===== Material shown =====
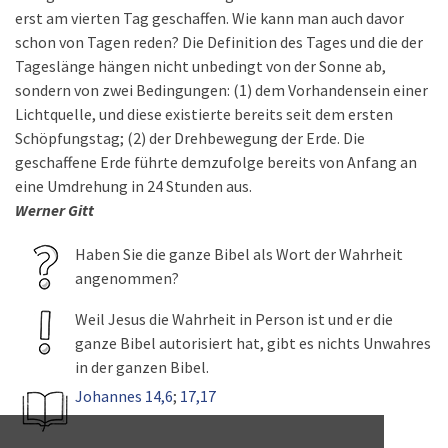
erst am vierten Tag geschaffen. Wie kann man auch davor
schon von Tagen reden? Die Definition des Tages und die der
Tageslänge hängen nicht unbedingt von der Sonne ab,
sondern von zwei Bedingungen: (1) dem Vorhandensein einer
Lichtquelle, und diese existierte bereits seit dem ersten
Schöpfungstag; (2) der Drehbewegung der Erde. Die
geschaffene Erde führte demzufolge bereits von Anfang an
eine Umdrehung in 24 Stunden aus.
Werner Gitt
Haben Sie die ganze Bibel als Wort der Wahrheit
angenommen?
Weil Jesus die Wahrheit in Person ist und er die
ganze Bibel autorisiert hat, gibt es nichts Unwahres
in der ganzen Bibel.
Johannes 14,6
;
17,17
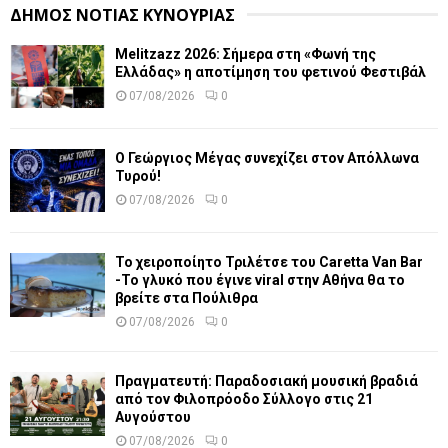
ΔΗΜΟΣ ΝΟΤΙΑΣ ΚΥΝΟΥΡΙΑΣ
Melitzazz 2026: Σήμερα στη «Φωνή της
Ελλάδας» η αποτίμηση του φετινού Φεστιβάλ
07/08/2026
0
Ο Γεώργιος Μέγας συνεχίζει στον Απόλλωνα
Τυρού!
07/08/2026
0
Το χειροποίητο Τριλέτσε του Caretta Van Bar
-Το γλυκό που έγινε viral στην Αθήνα θα το
βρείτε στα Πούλιθρα
07/08/2026
0
Πραγματευτή: Παραδοσιακή μουσική βραδιά
από τον Φιλοπρόοδο Σύλλογο στις 21
Αυγούστου
07/08/2026
0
=====
The copy should hold exactly the lines from the line containing "eine Umdrehung in 24 Stunden aus." through the last line of the records, both included, and no pictures or other lines.

eine Umdrehung in 24 Stunden aus.
Werner Gitt
Haben Sie die ganze Bibel als Wort der Wahrheit
angenommen?
Weil Jesus die Wahrheit in Person ist und er die
ganze Bibel autorisiert hat, gibt es nichts Unwahres
in der ganzen Bibel.
Johannes 14,6
;
17,17
ΔΗΜΟΣ ΝΟΤΙΑΣ ΚΥΝΟΥΡΙΑΣ
Melitzazz 2026: Σήμερα στη «Φωνή της
Ελλάδας» η αποτίμηση του φετινού Φεστιβάλ
07/08/2026
0
Ο Γεώργιος Μέγας συνεχίζει στον Απόλλωνα
Τυρού!
07/08/2026
0
Το χειροποίητο Τριλέτσε του Caretta Van Bar
-Το γλυκό που έγινε viral στην Αθήνα θα το
βρείτε στα Πούλιθρα
07/08/2026
0
Πραγματευτή: Παραδοσιακή μουσική βραδιά
από τον Φιλοπρόοδο Σύλλογο στις 21
Αυγούστου
07/08/2026
0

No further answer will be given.